Lorsque le contrat à durée déterminée devient un contrat à durée indéterminée du seul fait de la poursuite de la relation contractuelle de travail après l’échéance de son terme, le salarié ne peut prétendre à une indemnité de requalification, sauf dans les cas où sa demande en requalification s’appuie sur une irrégularité soit du contrat à durée déterminée initial, soit de ceux qui lui ont fait suite.

Le vice originel du contrat à durée déterminée saisonnier conclu initialement de façon illicite ou irrégulière ne se trouve pas couvert par sa transformation automatique ultérieure en contrat à durée indéterminée par l’effet de la loi.
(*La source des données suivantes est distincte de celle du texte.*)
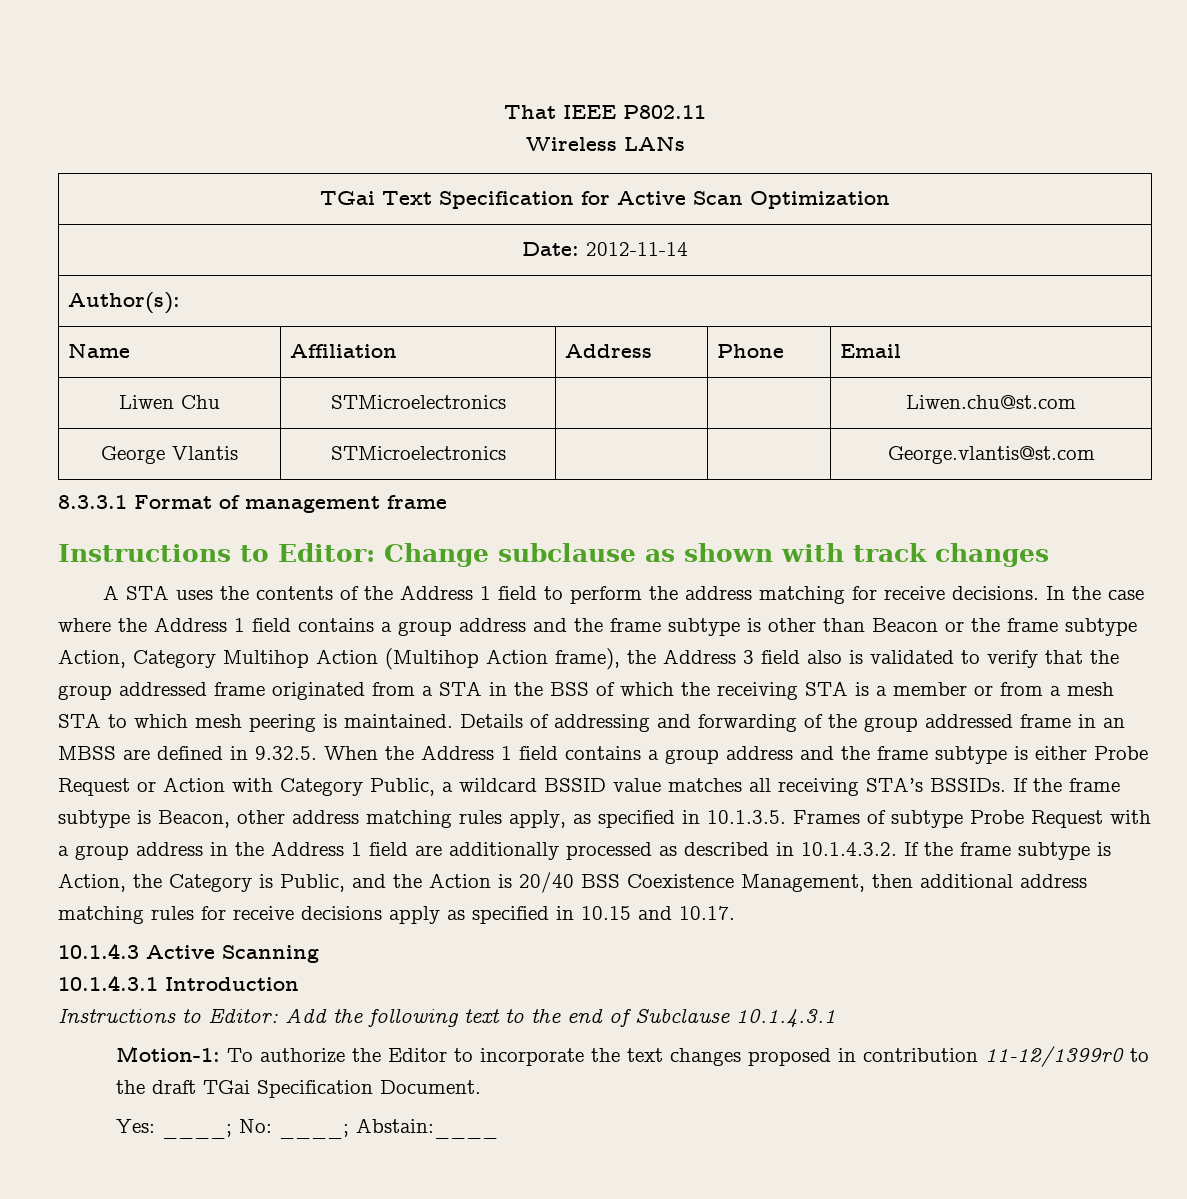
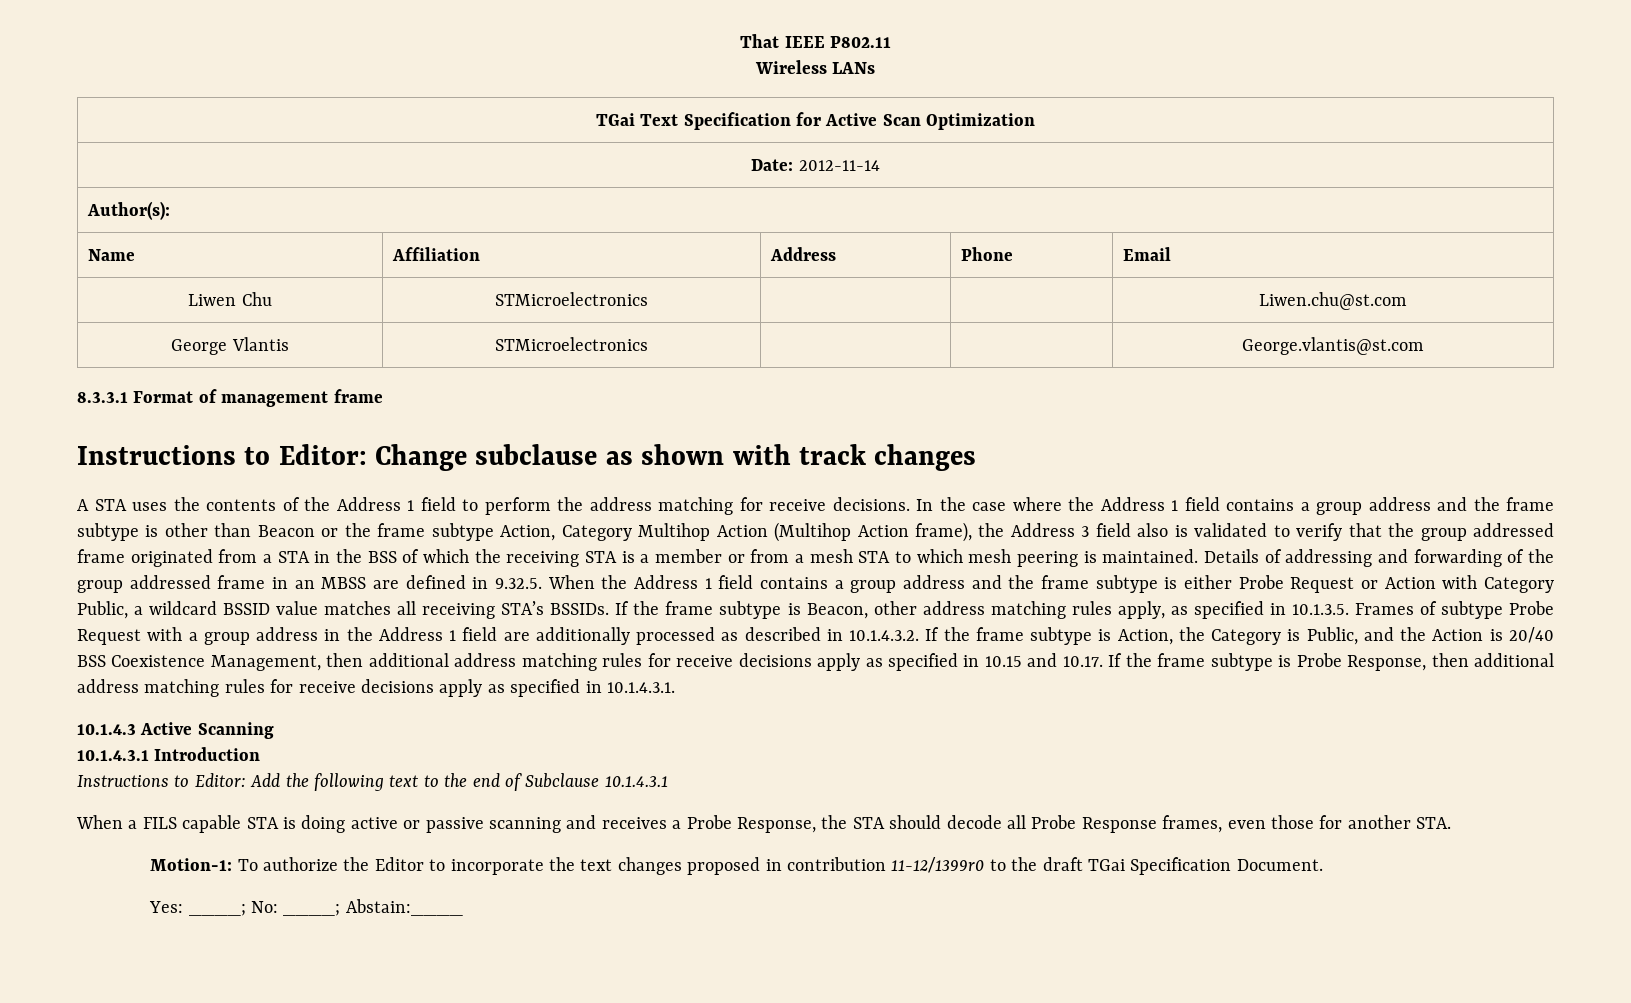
(735, 913) none -> [1108,653,1555,671] [77,679,675,697] If the frame subtype is Probe Response, then additional address matching rules for receive decisions apply as specified in 10.1.4.3.1.
(836, 1018) none -> [76,815,1452,833] // When a FILS capable STA is doing active or passive scanning and receives a Probe Response, the STA should decode all Probe Response frames, even those for another STA.

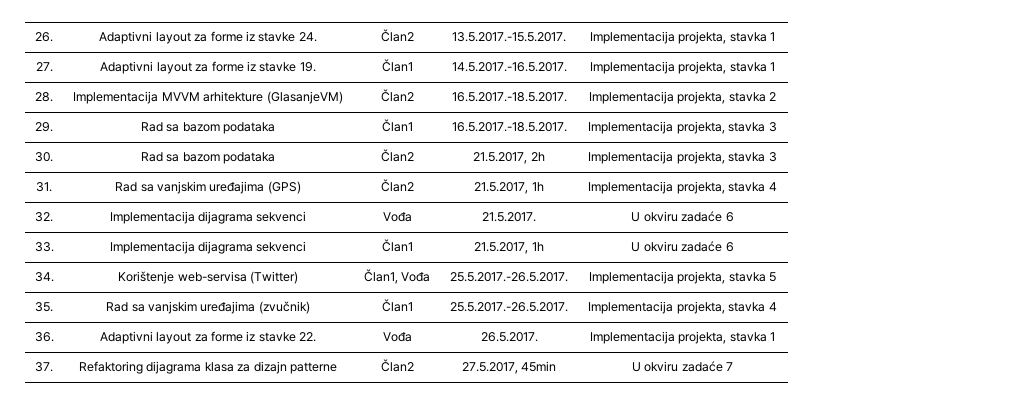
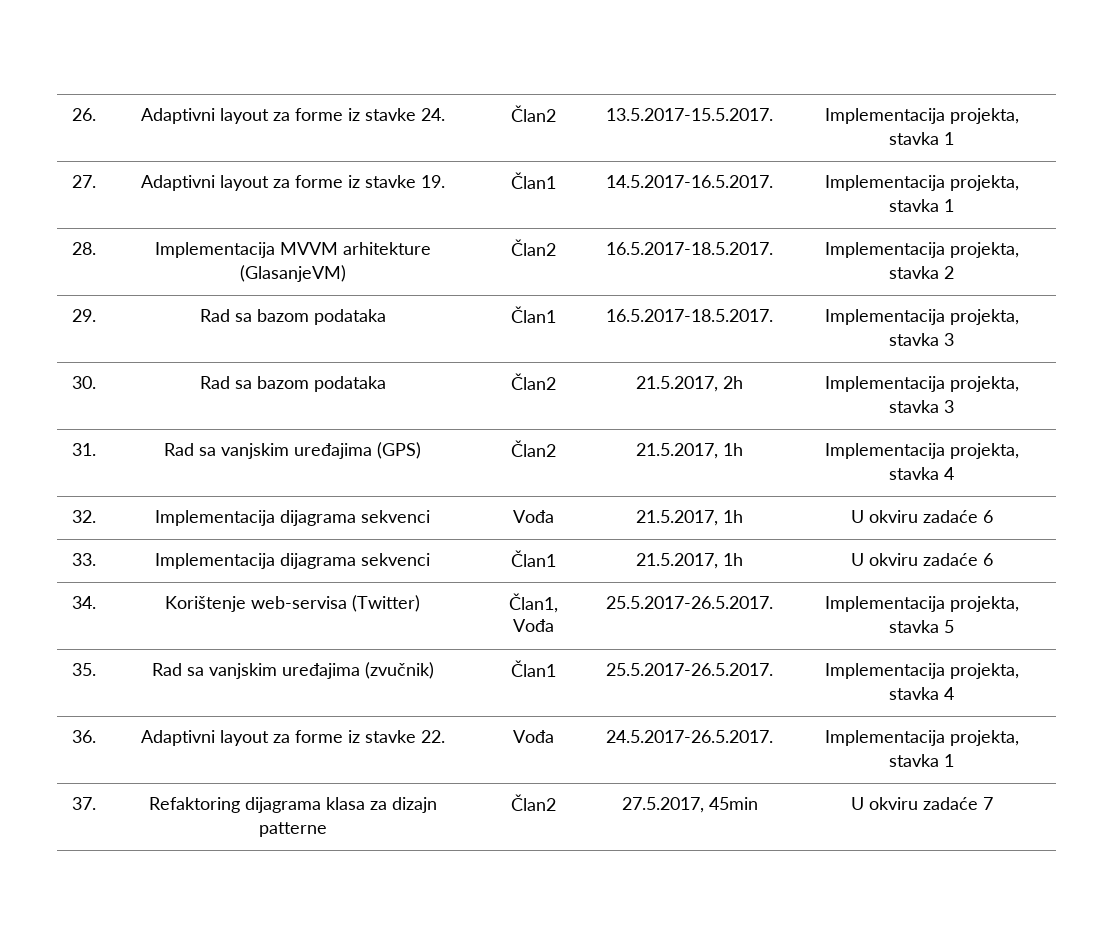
[452,32,566,42] 13.5.2017.-15.5.2017. -> [606,108,773,121] 13.5.2017-15.5.2017.
[451,62,567,72] 14.5.2017.-16.5.2017. -> [606,175,773,188] 14.5.2017-16.5.2017.
[451,92,567,102] 16.5.2017.-18.5.2017. -> [606,242,773,255] 16.5.2017-18.5.2017.
[451,122,567,132] 16.5.2017.-18.5.2017. -> [606,309,773,322] 16.5.2017-18.5.2017.
[482,212,536,222] 21.5.2017. -> [636,510,743,526] 21.5.2017, 1h
[450,272,568,282] 25.5.2017.-26.5.2017. -> [606,596,773,609] 25.5.2017-26.5.2017.
[450,302,568,312] 25.5.2017.-26.5.2017. -> [606,663,773,676] 25.5.2017-26.5.2017.
[480,332,538,342] 26.5.2017. -> [606,730,773,743] 24.5.2017-26.5.2017.

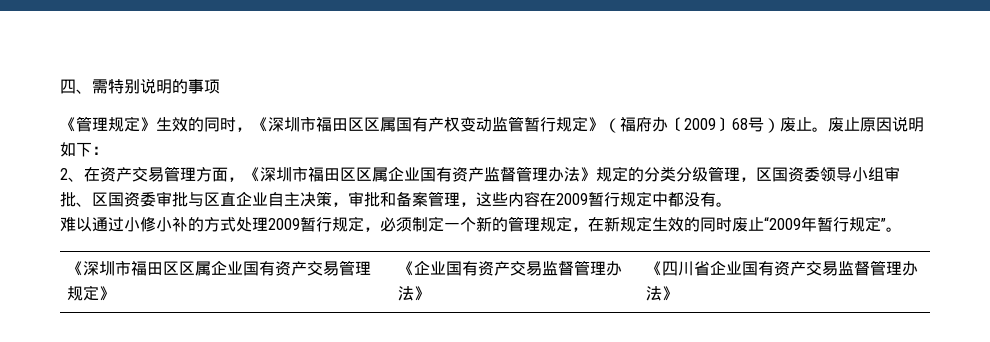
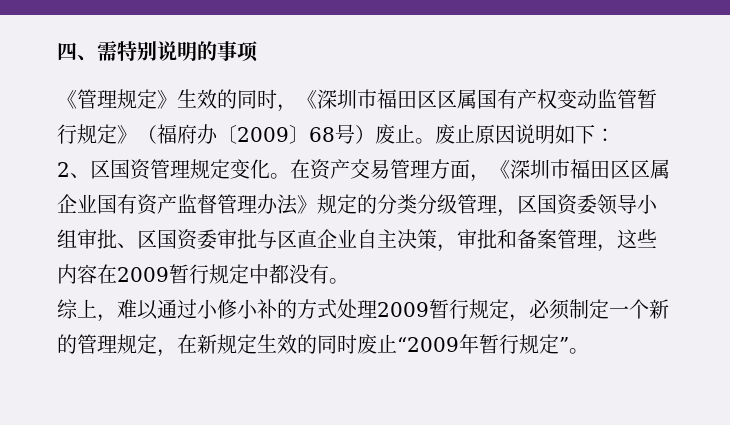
(84, 179) none -> [90,159,290,180] 区国资管理规定变化。
(732, 204) none -> [57,299,117,322] 综上，
[67,260,372,276] [67,285,116,301] [398,260,623,276] [398,286,431,301] [646,260,919,276] [646,286,679,301] // 《深圳市福田区区属企业国有资产交易管理规定》 | 《企业国有资产交易监督管理办法》 | 《四川省企业国有资产交易监督管理办法》 -> (589, 351) none

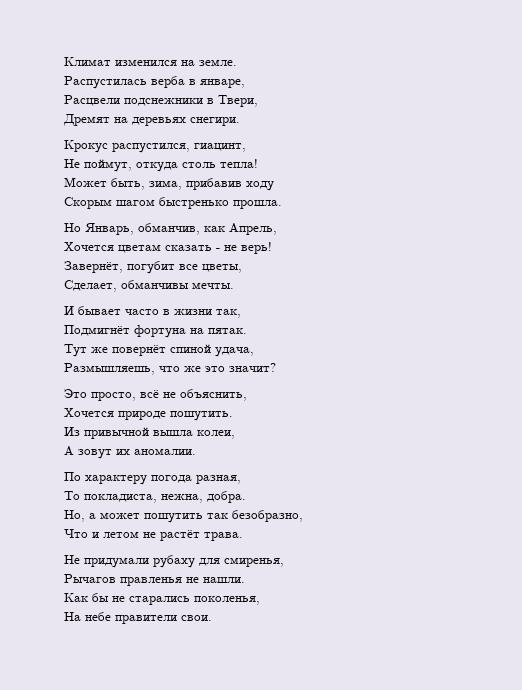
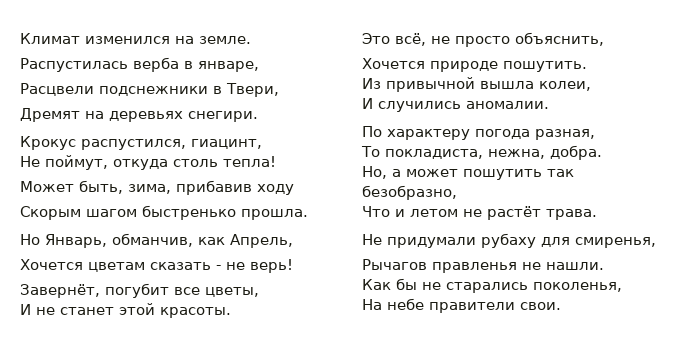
[64,280,234,292] [64,306,241,318] [64,325,247,338] [64,344,254,357] [64,363,276,375] [64,389,176,401] Сделает, обманчивы мечты. // И бывает часто в жизни так, // Подмигнёт фортуна на пятак. // Тут же повернёт спиной удача, // Размышляешь, что же это значит? // Это просто, всё не -> [20,303,231,318] [362,33,510,47] И не станет этой красоты. // Это всё, не просто
[64,446,130,459] А зовут их -> [362,98,461,112] И случились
Ainsi, la signature d’un CDD saisonnier au lieu d’un CDD ou CDI est une irrégularité qui permet d’obtenir l’indemnité de requalification.

Par ailleurs si le contrat a été rompu, alors le salarié à droit aux indemnités inhérentes à toute rupture d’un CDI dépourvu de cause réelle et sérieuse : dommages-intérêts, indemnité de préavis et indemnité de licenciement. De plus, selon les articles L 1248-1 et suivants du code du travail, la violation de la législation des contrats à durée déterminée est pénalement sanctionnée.